Les sources de désaccordage de la guitare pourraient être :
- les variations de température (principalement, dilatation des cordes)
- les variations d’humidité (gonflement du bois, allongement de la taille du manche)
- peut-être dans une moindre mesure, un effet de la pression atmosphérique ?
- bien entendu aussi, ma fréquence de jeu
- sans oublier ma fille de 2 ans et demi qui s’amuse sporadiquement avec les cordes
De façon très empirique, j’ai ainsi remarqué que les brusques désaccordages de ma guitare semblaient liés à la survenue d’orages.
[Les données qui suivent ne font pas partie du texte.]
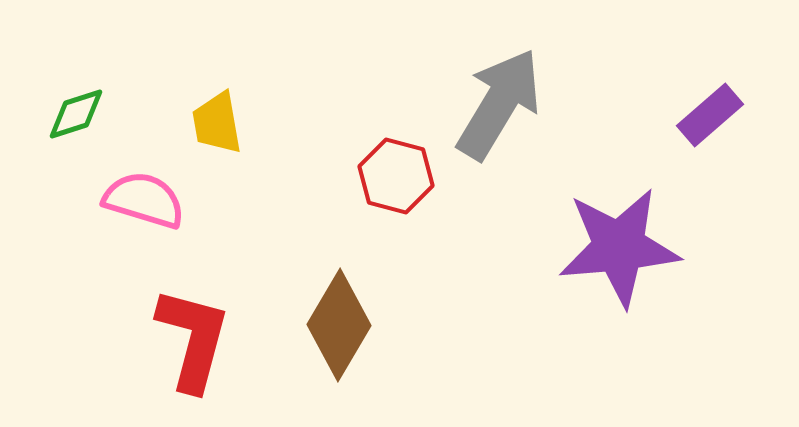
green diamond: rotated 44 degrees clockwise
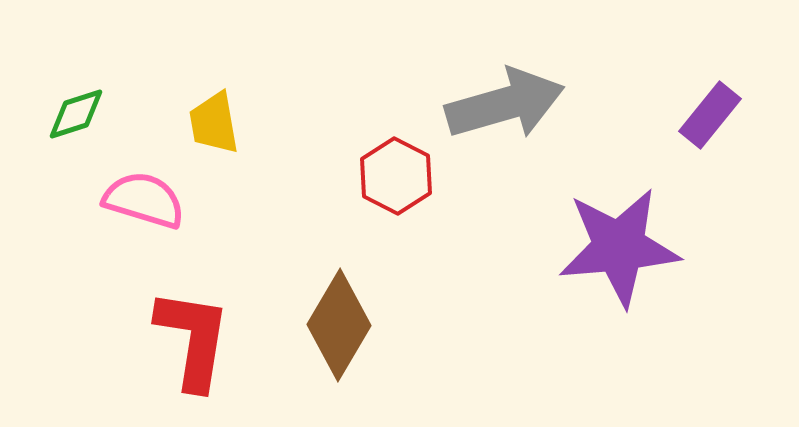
gray arrow: moved 6 px right; rotated 43 degrees clockwise
purple rectangle: rotated 10 degrees counterclockwise
yellow trapezoid: moved 3 px left
red hexagon: rotated 12 degrees clockwise
red L-shape: rotated 6 degrees counterclockwise
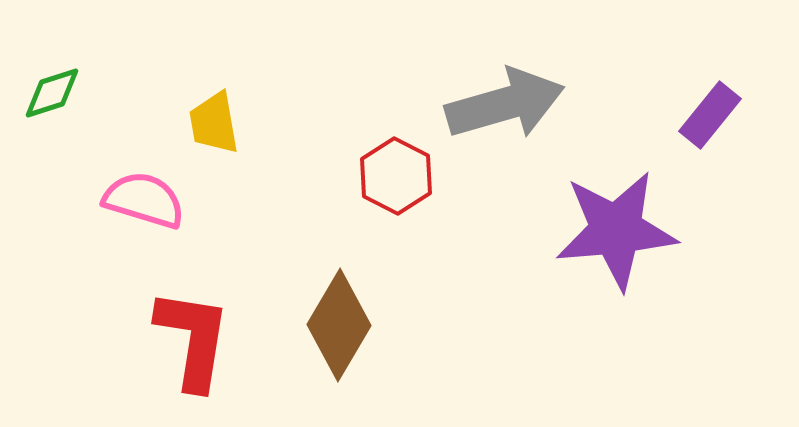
green diamond: moved 24 px left, 21 px up
purple star: moved 3 px left, 17 px up
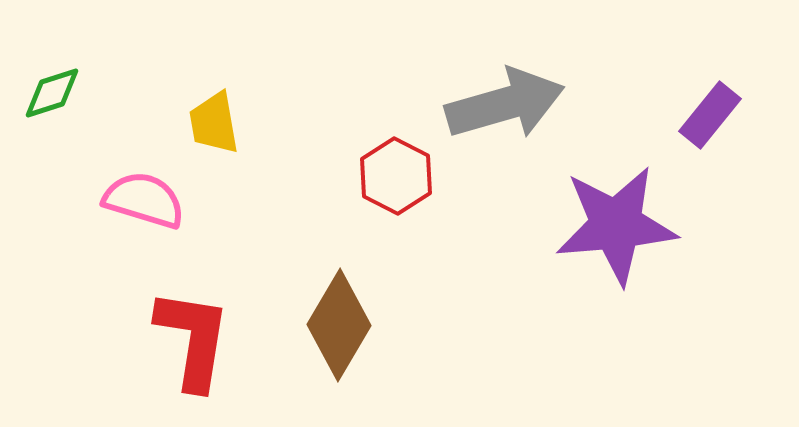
purple star: moved 5 px up
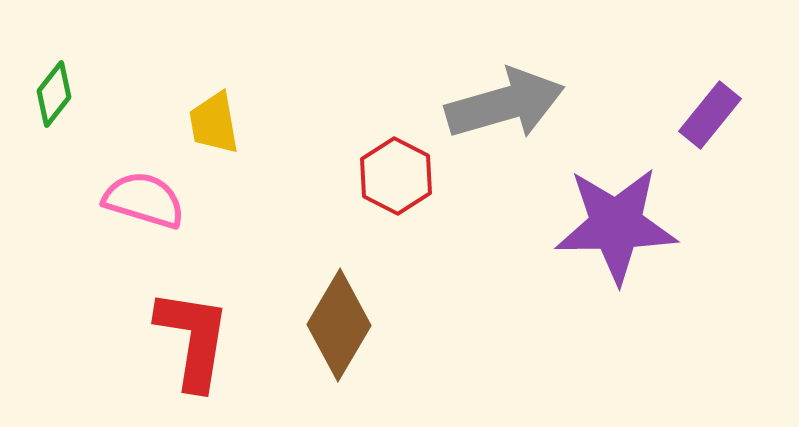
green diamond: moved 2 px right, 1 px down; rotated 34 degrees counterclockwise
purple star: rotated 4 degrees clockwise
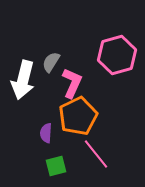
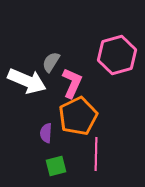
white arrow: moved 4 px right, 1 px down; rotated 81 degrees counterclockwise
pink line: rotated 40 degrees clockwise
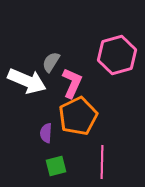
pink line: moved 6 px right, 8 px down
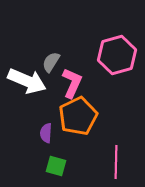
pink line: moved 14 px right
green square: rotated 30 degrees clockwise
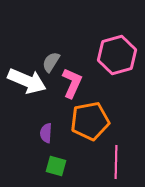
orange pentagon: moved 12 px right, 5 px down; rotated 15 degrees clockwise
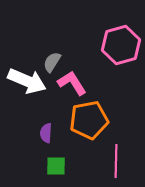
pink hexagon: moved 4 px right, 10 px up
gray semicircle: moved 1 px right
pink L-shape: rotated 56 degrees counterclockwise
orange pentagon: moved 1 px left, 1 px up
pink line: moved 1 px up
green square: rotated 15 degrees counterclockwise
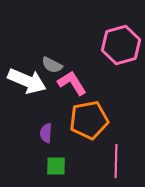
gray semicircle: moved 3 px down; rotated 95 degrees counterclockwise
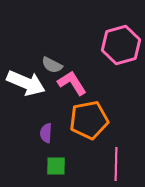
white arrow: moved 1 px left, 2 px down
pink line: moved 3 px down
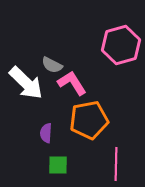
white arrow: rotated 21 degrees clockwise
green square: moved 2 px right, 1 px up
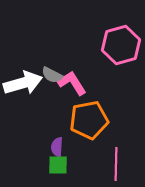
gray semicircle: moved 10 px down
white arrow: moved 3 px left; rotated 60 degrees counterclockwise
purple semicircle: moved 11 px right, 14 px down
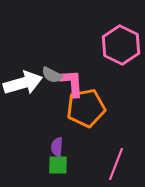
pink hexagon: rotated 18 degrees counterclockwise
pink L-shape: rotated 28 degrees clockwise
orange pentagon: moved 3 px left, 12 px up
pink line: rotated 20 degrees clockwise
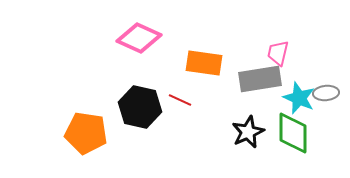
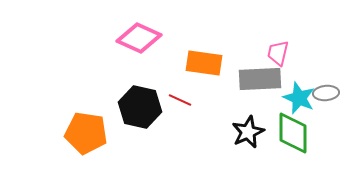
gray rectangle: rotated 6 degrees clockwise
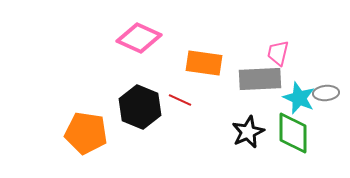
black hexagon: rotated 9 degrees clockwise
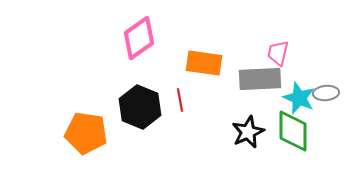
pink diamond: rotated 60 degrees counterclockwise
red line: rotated 55 degrees clockwise
green diamond: moved 2 px up
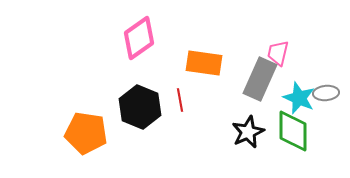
gray rectangle: rotated 63 degrees counterclockwise
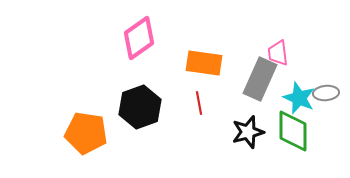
pink trapezoid: rotated 20 degrees counterclockwise
red line: moved 19 px right, 3 px down
black hexagon: rotated 18 degrees clockwise
black star: rotated 8 degrees clockwise
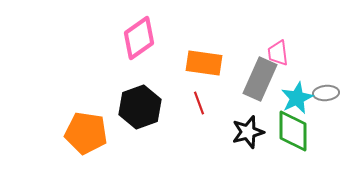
cyan star: moved 2 px left; rotated 24 degrees clockwise
red line: rotated 10 degrees counterclockwise
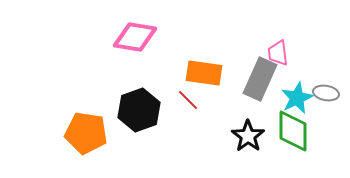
pink diamond: moved 4 px left, 1 px up; rotated 45 degrees clockwise
orange rectangle: moved 10 px down
gray ellipse: rotated 15 degrees clockwise
red line: moved 11 px left, 3 px up; rotated 25 degrees counterclockwise
black hexagon: moved 1 px left, 3 px down
black star: moved 4 px down; rotated 20 degrees counterclockwise
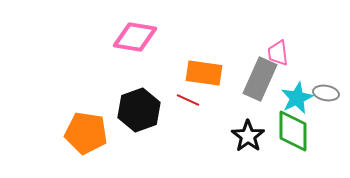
red line: rotated 20 degrees counterclockwise
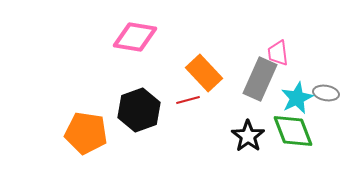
orange rectangle: rotated 39 degrees clockwise
red line: rotated 40 degrees counterclockwise
green diamond: rotated 21 degrees counterclockwise
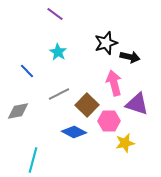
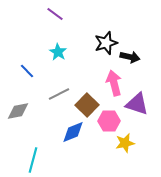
blue diamond: moved 1 px left; rotated 50 degrees counterclockwise
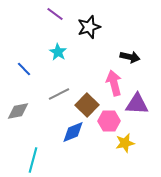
black star: moved 17 px left, 16 px up
blue line: moved 3 px left, 2 px up
purple triangle: rotated 15 degrees counterclockwise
Avec un peu de temps (ce qui manque le plus !) et si je mets la main sur un hygromètre, je pourrais peut-être tenter de quantifier l’impact de l’humidité sur la hauteur du Mi aigu. Ça serait intéressant de considérer ma guitare comme un convertisseur météo-fréquence…
Références
J. Woodhouse. Plucked guitar transients : Comparison of measurements and synthesis. Acta Acustica United with Acustica, 90 :945–965, 2004.
Elie, Benjamin. Caractérisation vibratoire et acoustique des instruments à cordes-Application à l’aide à la facture instrumentale. Diss. Université du Maine, 2012.